Sureando, dime que en Chile también hay sortija. Me gustaría que así fuera.
Un saludo

Sofía V. dijo...

Lo único bueno de la calesita era cerrar los ojos y sentir el movimiento. La sortija era mi pesadilla, una sola vez en mi vida la saqué. De niña era extremadamente tímida y odiaba llamar la atención y por eso una sola vez gané la vuelta extra...
Las dos fotos de abajo las sacaste vos?? Me gustan!
Gracias por pasar por mi página, buen finde!

Marcelo dijo...

Hola Sofia. Tu comentario refuerza mi idea que el placer de unos es el tormento de otros. Mentirte o desilusionarte? Desilusionarte (porque igual, después de la mentira siempre viene la desilusión) esas fotos hermosas no pueden ser mías.
Buena semana!

Soledad Sánchez M. dijo...

Muy curioso lo de la sortija. En mi caso siempre tuve terror a los caballitos del tiovio (sus caras brillantes y pétreas, sus belfos dilatados...) y solamente me atreví a montar en el coche de bomberos...

Me encantan tus escritos, siempre puedo aprender algo.

Un beso.

Soledad.

Marcelo dijo...

Muchas gracias Soledad!
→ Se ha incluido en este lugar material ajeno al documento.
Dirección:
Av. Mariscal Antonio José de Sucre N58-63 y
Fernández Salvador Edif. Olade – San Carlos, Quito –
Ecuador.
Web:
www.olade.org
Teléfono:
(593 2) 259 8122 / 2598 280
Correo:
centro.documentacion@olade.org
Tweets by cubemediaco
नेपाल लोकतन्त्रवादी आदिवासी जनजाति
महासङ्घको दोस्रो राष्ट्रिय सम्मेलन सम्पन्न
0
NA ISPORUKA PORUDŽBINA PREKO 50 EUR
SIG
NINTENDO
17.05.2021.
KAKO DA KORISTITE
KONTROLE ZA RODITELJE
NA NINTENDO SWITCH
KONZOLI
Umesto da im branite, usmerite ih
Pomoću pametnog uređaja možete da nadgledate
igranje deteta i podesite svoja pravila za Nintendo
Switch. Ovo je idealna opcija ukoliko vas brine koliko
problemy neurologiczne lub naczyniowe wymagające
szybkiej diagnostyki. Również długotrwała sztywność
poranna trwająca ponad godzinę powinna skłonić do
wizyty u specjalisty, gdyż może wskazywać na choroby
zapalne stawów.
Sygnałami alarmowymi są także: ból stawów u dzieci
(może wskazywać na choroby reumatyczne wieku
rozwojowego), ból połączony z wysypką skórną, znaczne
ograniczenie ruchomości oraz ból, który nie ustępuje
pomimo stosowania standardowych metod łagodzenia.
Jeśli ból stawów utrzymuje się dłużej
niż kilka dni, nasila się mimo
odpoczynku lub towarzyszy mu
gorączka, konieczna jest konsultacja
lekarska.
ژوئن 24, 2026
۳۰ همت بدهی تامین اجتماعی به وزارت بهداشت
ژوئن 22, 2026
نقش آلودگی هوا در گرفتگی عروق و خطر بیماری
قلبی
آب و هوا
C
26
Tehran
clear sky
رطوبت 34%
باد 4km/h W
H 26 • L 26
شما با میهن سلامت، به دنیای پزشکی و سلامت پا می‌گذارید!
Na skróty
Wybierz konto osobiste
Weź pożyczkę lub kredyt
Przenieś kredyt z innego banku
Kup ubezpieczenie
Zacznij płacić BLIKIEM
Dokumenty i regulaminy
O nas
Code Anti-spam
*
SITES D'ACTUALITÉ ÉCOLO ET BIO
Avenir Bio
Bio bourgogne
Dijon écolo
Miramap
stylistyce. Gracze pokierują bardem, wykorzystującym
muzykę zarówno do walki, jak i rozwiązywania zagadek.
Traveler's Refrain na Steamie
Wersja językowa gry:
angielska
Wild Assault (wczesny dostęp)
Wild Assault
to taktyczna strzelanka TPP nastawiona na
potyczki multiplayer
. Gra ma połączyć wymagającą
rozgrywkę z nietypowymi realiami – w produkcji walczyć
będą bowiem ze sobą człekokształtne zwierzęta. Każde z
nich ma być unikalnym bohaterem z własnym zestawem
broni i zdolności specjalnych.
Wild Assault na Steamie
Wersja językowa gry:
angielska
Y es curioso lo que vemos cada uno de nosotros de la misma imagen.
Un beso

Caminodelsur dijo...

Marcelo , buena como todas esta entrada que rescata el defender la inocencia infantil y conservar y mantener por eel mayor tiempo posible la capacidad de asombro.
La calesita de mi blog es de tu tierra especificamente está ubicada en los maravillosos bosques de Eseiza.
En mi pais no existe la sortija, tampoco lugares para el descanso y el disfrute público como los bosques.